====== Dataset content

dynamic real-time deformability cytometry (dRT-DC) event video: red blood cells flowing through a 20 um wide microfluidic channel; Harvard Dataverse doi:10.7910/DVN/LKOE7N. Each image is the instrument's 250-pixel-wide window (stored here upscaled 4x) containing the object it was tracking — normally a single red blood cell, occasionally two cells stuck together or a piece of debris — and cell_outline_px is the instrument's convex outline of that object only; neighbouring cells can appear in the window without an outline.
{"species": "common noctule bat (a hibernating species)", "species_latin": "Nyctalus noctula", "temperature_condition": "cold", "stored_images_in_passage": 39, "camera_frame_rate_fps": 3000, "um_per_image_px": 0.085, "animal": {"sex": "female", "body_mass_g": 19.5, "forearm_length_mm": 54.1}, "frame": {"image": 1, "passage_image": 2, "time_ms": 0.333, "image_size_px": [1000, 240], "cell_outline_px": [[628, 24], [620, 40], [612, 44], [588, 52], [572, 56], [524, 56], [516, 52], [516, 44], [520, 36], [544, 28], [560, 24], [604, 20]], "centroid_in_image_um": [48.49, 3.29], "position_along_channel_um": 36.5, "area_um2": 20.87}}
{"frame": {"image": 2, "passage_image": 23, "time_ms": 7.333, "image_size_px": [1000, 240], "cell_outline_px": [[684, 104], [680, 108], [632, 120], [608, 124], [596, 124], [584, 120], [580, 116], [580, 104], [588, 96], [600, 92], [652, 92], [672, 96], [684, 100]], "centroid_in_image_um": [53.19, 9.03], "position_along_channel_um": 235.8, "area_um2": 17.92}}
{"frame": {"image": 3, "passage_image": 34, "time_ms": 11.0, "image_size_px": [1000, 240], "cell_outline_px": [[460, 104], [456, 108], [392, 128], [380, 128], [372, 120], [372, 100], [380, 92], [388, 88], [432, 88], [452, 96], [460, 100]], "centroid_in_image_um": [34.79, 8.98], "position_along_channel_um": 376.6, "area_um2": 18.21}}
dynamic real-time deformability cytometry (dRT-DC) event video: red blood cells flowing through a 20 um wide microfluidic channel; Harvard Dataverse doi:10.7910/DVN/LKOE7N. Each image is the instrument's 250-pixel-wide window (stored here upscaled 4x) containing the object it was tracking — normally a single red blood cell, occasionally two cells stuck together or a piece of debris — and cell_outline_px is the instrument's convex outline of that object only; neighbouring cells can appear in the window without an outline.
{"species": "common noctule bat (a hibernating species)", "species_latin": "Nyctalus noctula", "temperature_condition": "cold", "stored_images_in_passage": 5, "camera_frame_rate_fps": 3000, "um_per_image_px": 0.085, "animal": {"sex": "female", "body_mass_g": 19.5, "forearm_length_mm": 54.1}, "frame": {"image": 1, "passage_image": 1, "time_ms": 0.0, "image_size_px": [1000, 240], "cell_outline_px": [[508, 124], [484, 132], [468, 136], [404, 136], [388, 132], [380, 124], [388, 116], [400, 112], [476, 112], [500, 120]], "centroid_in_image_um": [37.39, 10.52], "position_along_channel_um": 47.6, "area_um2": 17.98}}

============

Task directions
Retype all of the entries precisely as they are.

Task answer
dynamic real-time deformability cytometry (dRT-DC) event video: red blood cells flowing through a 20 um wide microfluidic channel; Harvard Dataverse doi:10.7910/DVN/LKOE7N. Each image is the instrument's 250-pixel-wide window (stored here upscaled 4x) containing the object it was tracking — normally a single red blood cell, occasionally two cells stuck together or a piece of debris — and cell_outline_px is the instrument's convex outline of that object only; neighbouring cells can appear in the window without an outline.
{"species": "common noctule bat (a hibernating species)", "species_latin": "Nyctalus noctula", "temperature_condition": "cold", "stored_images_in_passage": 39, "camera_frame_rate_fps": 3000, "um_per_image_px": 0.085, "animal": {"sex": "female", "body_mass_g": 19.5, "forearm_length_mm": 54.1}, "frame": {"image": 1, "passage_image": 2, "time_ms": 0.333, "image_size_px": [1000, 240], "cell_outline_px": [[628, 24], [620, 40], [612, 44], [588, 52], [572, 56], [524, 56], [516, 52], [516, 44], [520, 36], [544, 28], [560, 24], [604, 20]], "centroid_in_image_um": [48.49, 3.29], "position_along_channel_um": 36.5, "area_um2": 20.87}}
{"frame": {"image": 2, "passage_image": 23, "time_ms": 7.333, "image_size_px": [1000, 240], "cell_outline_px": [[684, 104], [680, 108], [632, 120], [608, 124], [596, 124], [584, 120], [580, 116], [580, 104], [588, 96], [600, 92], [652, 92], [672, 96], [684, 100]], "centroid_in_image_um": [53.19, 9.03], "position_along_channel_um": 235.8, "area_um2": 17.92}}
{"frame": {"image": 3, "passage_image": 34, "time_ms": 11.0, "image_size_px": [1000, 240], "cell_outline_px": [[460, 104], [456, 108], [392, 128], [380, 128], [372, 120], [372, 100], [380, 92], [388, 88], [432, 88], [452, 96], [460, 100]], "centroid_in_image_um": [34.79, 8.98], "position_along_channel_um": 376.6, "area_um2": 18.21}}
dynamic real-time deformability cytometry (dRT-DC) event video: red blood cells flowing through a 20 um wide microfluidic channel; Harvard Dataverse doi:10.7910/DVN/LKOE7N. Each image is the instrument's 250-pixel-wide window (stored here upscaled 4x) containing the object it was tracking — normally a single red blood cell, occasionally two cells stuck together or a piece of debris — and cell_outline_px is the instrument's convex outline of that object only; neighbouring cells can appear in the window without an outline.
{"species": "common noctule bat (a hibernating species)", "species_latin": "Nyctalus noctula", "temperature_condition": "cold", "stored_images_in_passage": 5, "camera_frame_rate_fps": 3000, "um_per_image_px": 0.085, "animal": {"sex": "female", "body_mass_g": 19.5, "forearm_length_mm": 54.1}, "frame": {"image": 1, "passage_image": 1, "time_ms": 0.0, "image_size_px": [1000, 240], "cell_outline_px": [[508, 124], [484, 132], [468, 136], [404, 136], [388, 132], [380, 124], [388, 116], [400, 112], [476, 112], [500, 120]], "centroid_in_image_um": [37.39, 10.52], "position_along_channel_um": 47.6, "area_um2": 17.98}}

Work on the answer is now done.